The seven Lewis and Clark NHLs are among several dozen national historic landmarks in Montana. Some of the Lewis and Clark landmarks are more accessible than others, but as a group they underscore the extensive explorations of the Corps of Discovery in the state. The Lewis and Clark National Historic Trail Interpretive Center operated by the United States Forest Service at Great Falls provides information about the Great Falls Portage NHL. Three Forks of the Missouri NHL is central to the 560-acre Missouri Headwaters State Park, three miles off Interstate 90 near the town of Three Forks. Lemhi Pass NHL on the Montana-Idaho border is in the Beaverhead-Deerlodge National Forest in Montana and Salmon National Forest in Idaho. Traveler's Rest near Lolo on U.S. Highway 93 is a state park managed by the Travelers' Rest Preservation and Heritage Association. U.S. Highway 12 follows parts of the Lolo Trail NHL from Traveler's Rest to Lolo Pass; the trail is part of the Nez Perce National Historical Park. Camp Disappointment NHL, inaccessible to the public, is about twelve miles northeast of Browning on the Blackfeet Reservation. A highway marker and roadside monument beside U.S. Highway 2 at mile post 233 commemorate the site. Pompeys Pillar NHL and National Monument, managed by the Bureau of Land Management, is about thirty miles east of Billings on Interstate 94.

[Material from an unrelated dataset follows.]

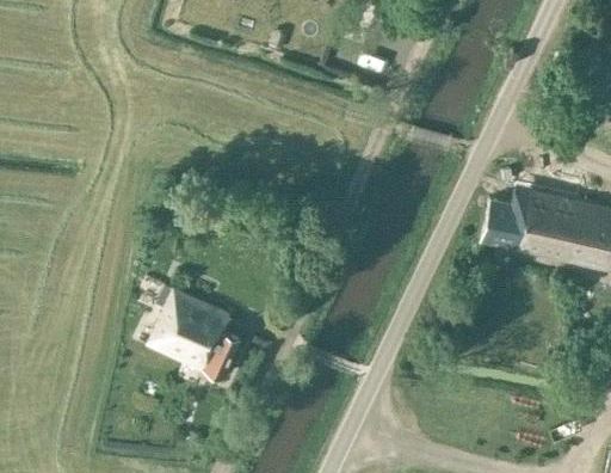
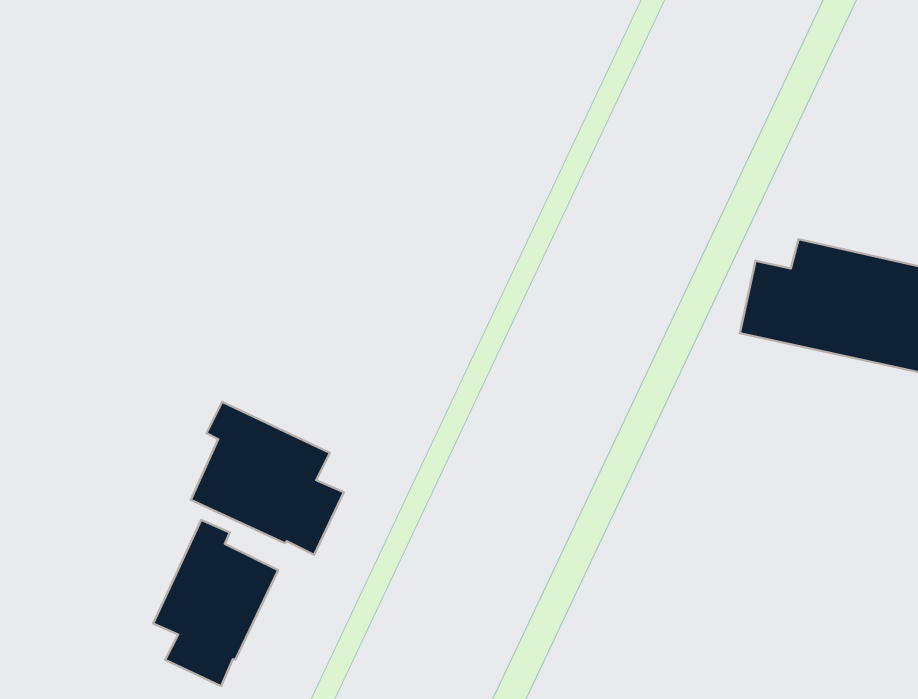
building: none -> [153,520,278,686]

ELLEN BAUMLER is interpretive historian at the Montana Historical Society.

1. Gary E. Mouton, ed., The Journals of the Lewis and Clark Expedition, 13 vols. (Lincoln, 1983-2001), 4:283-85.
2. Ibid., 4:435.
3. Book of Mormon, Mosiah 5:8; Dillon (Mont.) Daily Tribune, June 10, 1969.
4. Mouton, ed., Journals, 5:188.
5. Ibid., 5:209, 245.
6. Ibid., 8:255.

The Lewis and Clark Expedition's two-month journey from their Mandan village winter quarters proved easy compared to the eighteen-mile portage the party would undertake to by-pass the Great Falls of the Missouri. F. Jay Haynes photographed the falls (above) in 1880.